What you need to do ▸
a) Decide whether each of these statements agrees with the passage on Africa's debt to China, which comes before the data: (i) Eric Olander is a co-founder of The China Africa Project; (ii) Olander spoke at an event held on a Friday; (iii) Olander said about 10 African countries have a debt problem with China. Answer yes or no for each, and quote the words of the passage that settle it.
b) In the passage on Africa's debt to China, which comes before the data, at what event did Eric Olander make his remarks?
c) Continue the passage on Africa's debt to China, which comes before the data, starting right after its final sentence.
-------- Selected excerpt --------
It was an episode that finely captured the scale of misunderstanding of Africa’s debt commitment to China in the wake of the Asian giant’s deepened influence on the continent over the past two decades. As more African countries have looked to China for financing and technical support to rapidly boost infrastructural development, there have been loud musings about the scale of China’s lending to African countries as well as the Asian giant’s motives, which have been described in some quarters as “debt trap diplomacy.”

The reality, however, suggests talk of Africa’s heavy indebtedness to China has been somewhat overblown.

“Africa does not have a debt problem with China,” Eric Olander, co-founder of The China Africa Project, said at a Quartz Africa virtual event on Thursday discussing the impact of China’s influence in Africa on the global economy. “Often times, we hear that there’s an African debt crisis with China but [only] about 10 African countries have a debt problem with China…That leaves a majority of countries that do not have a debt problem with China.”
-------- Data shown --------
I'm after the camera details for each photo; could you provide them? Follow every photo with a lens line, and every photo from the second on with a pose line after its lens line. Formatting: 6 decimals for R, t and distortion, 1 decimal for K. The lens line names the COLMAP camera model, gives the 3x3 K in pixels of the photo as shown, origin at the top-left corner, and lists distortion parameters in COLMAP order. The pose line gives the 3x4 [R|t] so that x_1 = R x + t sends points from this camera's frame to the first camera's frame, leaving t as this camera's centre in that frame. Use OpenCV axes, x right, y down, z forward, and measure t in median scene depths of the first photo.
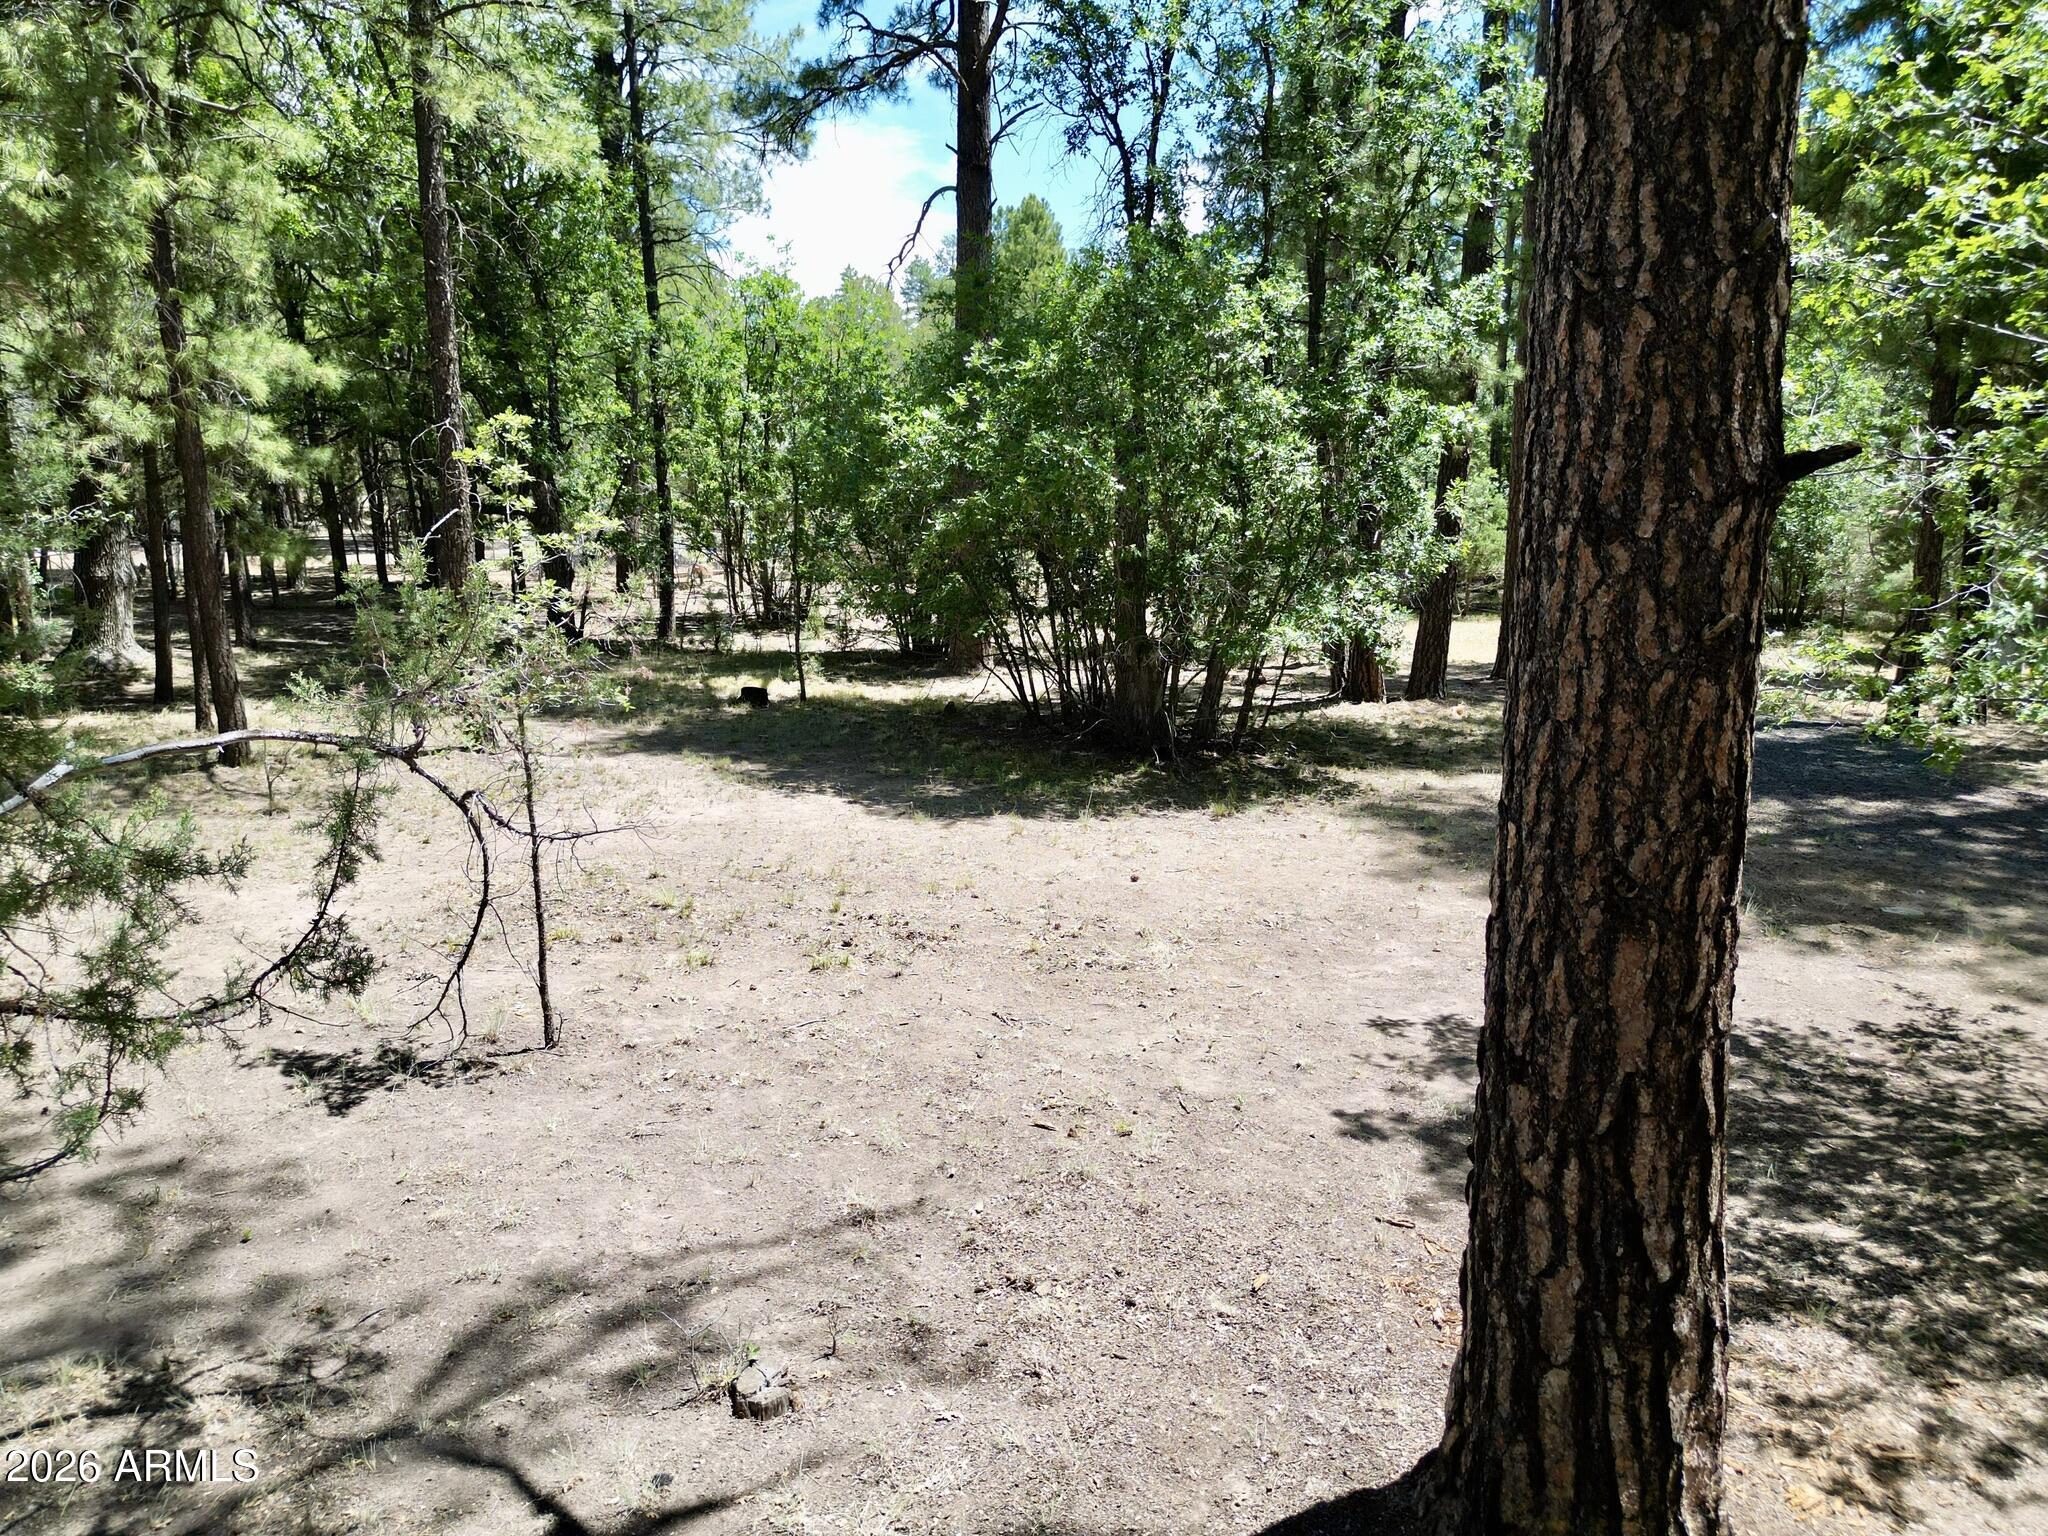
--------
Results of the exercise ▸
a)
(i) Yes: "Eric Olander, co-founder of The China Africa Project"
(ii) No: "at a Quartz Africa virtual event on Thursday"
(iii) Yes: "[only] about 10 African countries have a debt problem with China"

b) He spoke at a Quartz Africa virtual event on Thursday that discussed the impact of China's influence in Africa on the global economy.

c)
China’s debt trap diplomacy is often described as a long-term goal to entrap African nations in debt commitments they cannot fulfill and ultimately leverage that pretext to obtain resources, commodities or key assets. But data from Rhodium Group, a New York-based economic and policy research firm, suggests otherwise. “We continue to find very limited evidence that China’s policy banks have wiped away bilateral debt in exchange for control of strategic assets,” the firm said in its latest report.

The report shows instead that China is engaging in renegotiations of debt commitments, and in some cases agreeing to deferrals on payment deadlines with indebted countries. So far this year, China has engaged in debt renegotiations with 15 countries globally with nearly half of those being African. For its part, Angola’s debt renegotiation resulted in a three-year deferral on principal payments of its $6.2 billion loans. “It really highlights the fact that they’re not pursuing this debt trap strategy that others are so worried about,” Olander says.

So where does the idea of China’s debt trap diplomacy come from?

Mainly from the United States. While concerns about China in Africa has been voice by previous administrations the relationship has been put under a much harsher negative spotlight by the Trump White House.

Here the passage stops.